───── Extrait du document

Ce médium m’a toujours fasciné. Quand on parle de photo anonyme, on se dit qu’elle n’a souvent rien à raconter, ou bien simplement sur quelque chose ou quelqu’un dont on ignore tout. Elle reste anecdotique. Mais ce qui est extraordinaire, c’est qu’en quantité importante, elle commence à avoir du sens. Les récits individuels se réunissent et racontent quelque chose d’autre : une mémoire collective, une grande histoire.
Je suis particulièrement attaché à la qualité magique de ce médium. Cette invention soudainement accessible au commun des mortels, ces gens qui ont pu exposer leurs négatifs pendant un 125e de seconde, qui figent un instant qui arrive ensuite dans une décharge. On le récupère, le numérise, le révèle et le on redécouvre. Il devient alors matière à quelque chose d’autre.

──────────
───── Listing fourni

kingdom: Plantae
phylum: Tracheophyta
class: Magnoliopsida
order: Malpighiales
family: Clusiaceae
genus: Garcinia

──────────

_Tâches à réaliser_.
1. Mettez à jour le passage du texte sur la photographie anonyme compris entre « Ce médium m’a » et « une grande histoire. », inclus, en y remplaçant « anecdotique » par « insignifiante ».
2. Répondez aux questions suivantes d'après le texte sur la photographie anonyme.
(a) Pendant quelle durée les gens ont-ils pu exposer leurs négatifs ?
(b) Que racontent les récits individuels lorsqu'ils se réunissent ?
(c) Où arrive l'instant figé par ces gens ?

_Liste des réponses_.
1.
Ce médium m’a toujours fasciné. Quand on parle de photo anonyme, on se dit qu’elle n’a souvent rien à raconter, ou bien simplement sur quelque chose ou quelqu’un dont on ignore tout. Elle reste insignifiante. Mais ce qui est extraordinaire, c’est qu’en quantité importante, elle commence à avoir du sens. Les récits individuels se réunissent et racontent quelque chose d’autre : une mémoire collective, une grande histoire.

2.
(a) Pendant un 125e de seconde.
(b) Ils racontent quelque chose d'autre : une mémoire collective, une grande histoire.
(c) Dans une décharge.